You won’t need anything fancy. But especially if you’re working from home and you have children and other household noise creators in your midst, a decent condenser microphone and stand will help cancel out unwelcome background noise. Such microphones are plentiful and typically go for less than $40. A decent pair of noise-cancelling headphones is also a good investment if you’re going to be doing this a lot.

Set up your space beforehand

Nothing will set your class off to a bad start quite like finding that you’re sitting in a poorly lit corner of a room or, worse, that you have a visible pair of underwear hung up to dry on a door within view of your web cam. Make sure you give yourself enough time before your class to set up the space, make it look professional, and don’t have anything visible to your students that you wouldn’t want in your actual classroom.

Download Zoom to your computer

Technically you don’t have to do this, but downloading the Zoom app to your machine will make it easier to manage your session schedule.

Get your screen share pages set up ahead of time

Just as you don’t want to be running around tidying things up in your home office once the camera is on, you also don’t want to be wasting precious class time trying to find that Wikipedia page on Fermat’s Last Theorem or that student reading exercise on big wave surfing in El Salvador. Make sure everything is ready to click open beforehand.

For instructions on how to use the whiteboard and annotation tools, see the Zoom Help pages on sharing a whiteboard and using annotation tools.

Make sure your Adobe Acrobat is up to date

If you’re teaching online, Adobe Acrobat is your friend! Especially if you’re teaching language arts or anything else involving reading (and making notes on written documents), you definitely want to be able to edit PDFs with ease. If you’re not already well versed in Acrobat, it’s well worth it practicing marking up PDFs ahead of time so that you can easily do so during class.

Also, have a low-tech backup at hand

Even when you’re teaching online via Zoom, sometimes the old ways are still the best ways, which is why this educator always has an old-fashioned whiteboard on an easel behind him when he teaches. Sometimes you just want to be able to explain something freehand, and as long as your camera is adequate, your students should be able to read your whiteboard.

Also, it is a good idea to have a smartphone or tablet handy to take snapshots of your whiteboard notes for future uploading onto a class website or Facebook page.

Have a web presence for your class

Zoom is a great teaching tool, but it has its limitations. You will need a digital “home base” for your class that students can refer to between classes, where you can upload your class notes, alert students to homework assignments and the like, answer questions, and, most importantly, inform students of their Zoom meeting login number and password.

Larger institutions will most likely have Moodle pages for this purpose, but private teachers or instructors at small institutions will likely want to maintain their own private class Facebook pages.
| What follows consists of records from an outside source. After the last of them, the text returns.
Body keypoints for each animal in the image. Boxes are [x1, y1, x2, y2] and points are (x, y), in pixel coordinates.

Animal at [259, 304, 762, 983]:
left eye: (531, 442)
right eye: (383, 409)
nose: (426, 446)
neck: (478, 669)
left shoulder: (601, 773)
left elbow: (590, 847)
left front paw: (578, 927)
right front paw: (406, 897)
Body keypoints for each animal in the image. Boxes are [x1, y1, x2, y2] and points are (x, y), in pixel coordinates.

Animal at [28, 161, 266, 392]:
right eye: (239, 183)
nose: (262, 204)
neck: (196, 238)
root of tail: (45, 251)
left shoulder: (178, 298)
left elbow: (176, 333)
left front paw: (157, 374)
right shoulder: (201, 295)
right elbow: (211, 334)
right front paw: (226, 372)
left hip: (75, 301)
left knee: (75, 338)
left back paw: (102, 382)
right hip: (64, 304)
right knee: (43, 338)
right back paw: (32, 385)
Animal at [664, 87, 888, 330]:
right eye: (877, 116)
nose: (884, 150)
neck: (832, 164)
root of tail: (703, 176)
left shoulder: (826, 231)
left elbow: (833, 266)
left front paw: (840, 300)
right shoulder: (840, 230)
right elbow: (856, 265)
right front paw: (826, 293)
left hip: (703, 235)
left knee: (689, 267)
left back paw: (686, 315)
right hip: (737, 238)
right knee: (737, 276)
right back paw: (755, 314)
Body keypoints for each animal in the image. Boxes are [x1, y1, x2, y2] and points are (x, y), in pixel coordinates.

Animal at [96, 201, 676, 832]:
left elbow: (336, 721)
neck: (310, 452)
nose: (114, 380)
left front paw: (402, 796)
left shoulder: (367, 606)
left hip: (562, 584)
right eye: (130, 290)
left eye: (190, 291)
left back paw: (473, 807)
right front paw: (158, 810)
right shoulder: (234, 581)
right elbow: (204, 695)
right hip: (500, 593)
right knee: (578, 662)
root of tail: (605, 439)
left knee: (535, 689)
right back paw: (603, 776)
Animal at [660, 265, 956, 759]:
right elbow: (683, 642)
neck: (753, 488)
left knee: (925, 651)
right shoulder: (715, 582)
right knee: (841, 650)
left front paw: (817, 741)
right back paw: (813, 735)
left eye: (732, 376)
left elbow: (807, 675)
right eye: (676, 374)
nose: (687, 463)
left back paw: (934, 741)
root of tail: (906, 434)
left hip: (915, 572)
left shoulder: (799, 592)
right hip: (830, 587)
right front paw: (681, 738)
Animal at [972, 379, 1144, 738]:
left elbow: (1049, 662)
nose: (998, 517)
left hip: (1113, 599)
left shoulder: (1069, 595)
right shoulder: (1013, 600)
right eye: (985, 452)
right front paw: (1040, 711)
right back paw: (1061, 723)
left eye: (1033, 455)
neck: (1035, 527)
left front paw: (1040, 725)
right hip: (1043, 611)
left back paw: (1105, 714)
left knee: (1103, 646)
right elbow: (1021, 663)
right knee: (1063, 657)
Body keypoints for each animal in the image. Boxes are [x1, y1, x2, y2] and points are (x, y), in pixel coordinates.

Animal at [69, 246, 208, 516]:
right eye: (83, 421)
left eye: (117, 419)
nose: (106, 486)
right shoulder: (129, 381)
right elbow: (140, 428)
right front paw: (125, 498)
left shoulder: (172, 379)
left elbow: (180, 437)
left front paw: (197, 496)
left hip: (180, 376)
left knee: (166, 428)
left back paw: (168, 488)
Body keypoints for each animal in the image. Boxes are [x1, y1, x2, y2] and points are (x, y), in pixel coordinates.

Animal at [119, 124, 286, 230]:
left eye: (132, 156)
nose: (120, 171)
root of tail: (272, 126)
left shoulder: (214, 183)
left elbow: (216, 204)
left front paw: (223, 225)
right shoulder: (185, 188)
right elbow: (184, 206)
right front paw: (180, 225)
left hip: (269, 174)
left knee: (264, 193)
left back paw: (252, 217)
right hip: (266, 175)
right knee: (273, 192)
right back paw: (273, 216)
Be sure to start and finish on time

You don’t wait around for latecomers in a regular classroom, do you? Why would you do anything different in an online setting? In fact, there’s even less of an excuse for tardiness online, given that students no longer have the excuse of a late bus or traffic jam for being late. Unfortunately, however, the COVID-19 shutdown has persuaded many that schedules no longer matter. You don’t want to be that teacher who lets stragglers dictate the schedule.

Take time to solicit questions, comments, and reactions from your class

Don’t race through the content. Be sure to allow your students time to utilize the meeting reactions, in-meeting chat, and push to talk functions to write questions in chat or to be unmuted to ask questions live.